06 Jul Sleeping in the desert: all you need to know
The desert is a land of extremes; it can be extremely warm during the day, or very cold during the night. Many runners who have participated in the Marathon des Sables or other desert races have experienced this thermic shock and change of temperature. The range can vary from 45°C during the day to 5°C or freezing at night. Added to this shock, most people are very tired and are having a reduced intake of calories, two factors that increase the perceived cold at night.
One of the most interesting aspects of the Oman desert in November, when the Oman Desert Marathon takes place, is that these temperature extremes are less significant than in other deserts, and the night temperature is relatively mild.
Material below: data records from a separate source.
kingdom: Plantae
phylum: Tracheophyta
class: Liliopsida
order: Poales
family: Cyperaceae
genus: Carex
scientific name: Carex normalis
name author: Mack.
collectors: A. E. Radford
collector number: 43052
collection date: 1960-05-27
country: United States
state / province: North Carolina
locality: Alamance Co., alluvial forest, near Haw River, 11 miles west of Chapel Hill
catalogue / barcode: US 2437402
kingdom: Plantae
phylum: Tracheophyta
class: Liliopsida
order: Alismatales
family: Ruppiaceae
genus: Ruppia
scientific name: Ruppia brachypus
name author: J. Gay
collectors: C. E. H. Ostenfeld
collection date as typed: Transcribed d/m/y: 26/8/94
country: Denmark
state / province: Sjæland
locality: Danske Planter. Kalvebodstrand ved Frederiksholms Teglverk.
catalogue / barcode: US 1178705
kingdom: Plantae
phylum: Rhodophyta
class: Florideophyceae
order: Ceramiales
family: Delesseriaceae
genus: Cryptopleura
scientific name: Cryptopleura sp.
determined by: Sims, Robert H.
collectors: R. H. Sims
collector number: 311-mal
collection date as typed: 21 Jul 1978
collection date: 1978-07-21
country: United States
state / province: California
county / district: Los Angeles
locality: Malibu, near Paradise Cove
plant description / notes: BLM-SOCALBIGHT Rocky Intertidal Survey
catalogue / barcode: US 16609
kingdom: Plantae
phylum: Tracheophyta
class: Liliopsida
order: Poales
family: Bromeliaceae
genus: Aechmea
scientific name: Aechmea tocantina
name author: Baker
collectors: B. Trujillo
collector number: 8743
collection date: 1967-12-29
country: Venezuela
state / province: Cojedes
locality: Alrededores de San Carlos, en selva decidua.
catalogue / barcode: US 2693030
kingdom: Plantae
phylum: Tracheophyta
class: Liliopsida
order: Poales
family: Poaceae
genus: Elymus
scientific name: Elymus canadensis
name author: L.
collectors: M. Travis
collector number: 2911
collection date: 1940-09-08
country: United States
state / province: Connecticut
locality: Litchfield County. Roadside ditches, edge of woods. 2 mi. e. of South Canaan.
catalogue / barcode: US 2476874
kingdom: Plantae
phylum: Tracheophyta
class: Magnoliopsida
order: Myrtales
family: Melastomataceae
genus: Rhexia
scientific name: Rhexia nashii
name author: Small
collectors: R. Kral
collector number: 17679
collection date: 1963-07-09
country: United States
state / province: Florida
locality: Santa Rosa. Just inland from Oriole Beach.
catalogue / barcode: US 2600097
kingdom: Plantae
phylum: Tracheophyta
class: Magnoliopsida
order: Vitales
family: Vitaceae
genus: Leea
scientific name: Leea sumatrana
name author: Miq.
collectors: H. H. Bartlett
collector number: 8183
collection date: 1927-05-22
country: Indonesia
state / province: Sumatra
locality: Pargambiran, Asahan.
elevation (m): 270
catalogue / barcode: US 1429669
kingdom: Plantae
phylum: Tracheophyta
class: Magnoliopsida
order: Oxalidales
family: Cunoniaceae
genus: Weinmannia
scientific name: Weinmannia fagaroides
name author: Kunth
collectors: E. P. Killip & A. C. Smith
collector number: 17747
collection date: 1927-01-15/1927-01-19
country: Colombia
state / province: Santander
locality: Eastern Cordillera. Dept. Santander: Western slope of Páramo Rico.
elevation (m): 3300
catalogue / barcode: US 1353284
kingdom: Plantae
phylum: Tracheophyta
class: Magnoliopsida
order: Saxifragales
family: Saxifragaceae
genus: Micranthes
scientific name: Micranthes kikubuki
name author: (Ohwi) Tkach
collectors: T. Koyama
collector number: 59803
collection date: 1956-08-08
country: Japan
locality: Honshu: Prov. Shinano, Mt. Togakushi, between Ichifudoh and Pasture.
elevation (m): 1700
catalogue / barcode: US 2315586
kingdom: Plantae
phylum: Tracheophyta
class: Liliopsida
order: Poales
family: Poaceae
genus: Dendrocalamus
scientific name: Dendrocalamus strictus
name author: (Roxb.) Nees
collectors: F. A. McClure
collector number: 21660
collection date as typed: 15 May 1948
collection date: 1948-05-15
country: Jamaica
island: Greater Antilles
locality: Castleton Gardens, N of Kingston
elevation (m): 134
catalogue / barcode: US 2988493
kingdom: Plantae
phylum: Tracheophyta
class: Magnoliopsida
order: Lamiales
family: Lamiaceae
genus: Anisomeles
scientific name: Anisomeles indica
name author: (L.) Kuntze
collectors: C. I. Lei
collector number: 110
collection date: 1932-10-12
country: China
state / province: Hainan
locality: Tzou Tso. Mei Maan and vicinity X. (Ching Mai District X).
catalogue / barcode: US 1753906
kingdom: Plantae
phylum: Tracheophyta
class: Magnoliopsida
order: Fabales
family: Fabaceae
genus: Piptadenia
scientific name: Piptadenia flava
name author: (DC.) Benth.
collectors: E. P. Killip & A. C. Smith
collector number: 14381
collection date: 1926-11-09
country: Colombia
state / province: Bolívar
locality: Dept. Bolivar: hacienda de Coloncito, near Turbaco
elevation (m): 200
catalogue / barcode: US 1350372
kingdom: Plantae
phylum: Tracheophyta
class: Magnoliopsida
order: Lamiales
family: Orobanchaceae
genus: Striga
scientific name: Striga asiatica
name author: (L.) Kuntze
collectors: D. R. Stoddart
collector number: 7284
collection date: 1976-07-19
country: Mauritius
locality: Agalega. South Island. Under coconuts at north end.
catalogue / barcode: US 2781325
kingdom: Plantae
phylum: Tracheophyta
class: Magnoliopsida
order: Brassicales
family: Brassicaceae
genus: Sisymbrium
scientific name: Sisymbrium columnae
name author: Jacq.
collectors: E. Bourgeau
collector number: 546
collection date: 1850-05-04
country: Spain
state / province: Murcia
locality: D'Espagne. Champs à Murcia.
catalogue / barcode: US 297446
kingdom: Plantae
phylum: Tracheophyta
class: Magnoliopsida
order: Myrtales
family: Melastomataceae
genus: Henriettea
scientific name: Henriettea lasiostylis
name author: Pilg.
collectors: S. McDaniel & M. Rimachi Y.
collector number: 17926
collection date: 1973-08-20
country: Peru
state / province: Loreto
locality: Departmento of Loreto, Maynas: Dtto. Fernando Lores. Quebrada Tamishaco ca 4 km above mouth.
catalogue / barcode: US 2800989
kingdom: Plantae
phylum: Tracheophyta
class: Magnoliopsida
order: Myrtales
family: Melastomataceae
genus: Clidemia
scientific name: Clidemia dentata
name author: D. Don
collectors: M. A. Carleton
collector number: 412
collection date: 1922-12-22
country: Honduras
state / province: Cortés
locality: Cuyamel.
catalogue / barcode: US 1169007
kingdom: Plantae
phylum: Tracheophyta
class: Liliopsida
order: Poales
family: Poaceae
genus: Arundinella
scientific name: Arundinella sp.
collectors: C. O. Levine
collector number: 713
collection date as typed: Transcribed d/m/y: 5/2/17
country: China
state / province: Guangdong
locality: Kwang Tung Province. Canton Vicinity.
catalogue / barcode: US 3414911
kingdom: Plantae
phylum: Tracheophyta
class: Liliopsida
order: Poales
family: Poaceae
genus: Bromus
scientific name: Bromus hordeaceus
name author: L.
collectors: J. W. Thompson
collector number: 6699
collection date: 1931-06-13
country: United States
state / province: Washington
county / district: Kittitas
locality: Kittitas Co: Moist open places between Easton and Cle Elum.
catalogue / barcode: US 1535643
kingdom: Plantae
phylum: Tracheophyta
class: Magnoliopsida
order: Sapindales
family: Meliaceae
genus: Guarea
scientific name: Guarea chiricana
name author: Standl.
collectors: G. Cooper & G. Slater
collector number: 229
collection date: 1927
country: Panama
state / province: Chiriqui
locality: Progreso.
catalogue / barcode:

The daily temperatures are in the 30s and the night temperatures are between 15-20°. Comparing this with Europe, the night in the Oman desert is more or less like an early summer night in Southern Europe.
The Oman Desert Marathon will provide big tents for sleeping, where the runners will find shelter at the end of each stage. The tents are open on one side, so you will not be sleeping in an enclosed space and fresh air can circulate.
The organisers will also provide a ‘polartec’-type sleeping bag. This will be clearly numbered at the beginning of the race so that each runner can identify his or her personal sleeping bag at the end of each stage. The rules of the race state that a sleeping bag is required, but it is the runners’ choice if they want to bring their own from home, which they must then carry for the duration of the race, or use the one provided and carried by the ODM Staff.
For very experienced outdoor enthusiasts the solution offered by the organisers is more than adequate to ensure a good night, thus significantly reducing the weight carried during the day. However, a sleeping bag alone will not alleviate the discomfort of sleeping on a hard floor, so it is advisable to bring a roll mat. With this in mind, you can decide to use the bag provided by the organisers as a sleeping bag or as a mattress.
So, in summary, a very good solution is to bring with you an extra light sleeping bag and to use the one provided as a mattress beneath the sleeping bag.
But how to choose the right sleeping bag? The weight should be from 500g to 800g, no bigger than the size of a hand, and the technical specification to look for is a ‘1 Season’ sleeping bag – be sure not to buy a ‘1 to 2 Season’ sleeping bag. Prices vary from €20-60 (£15-£45).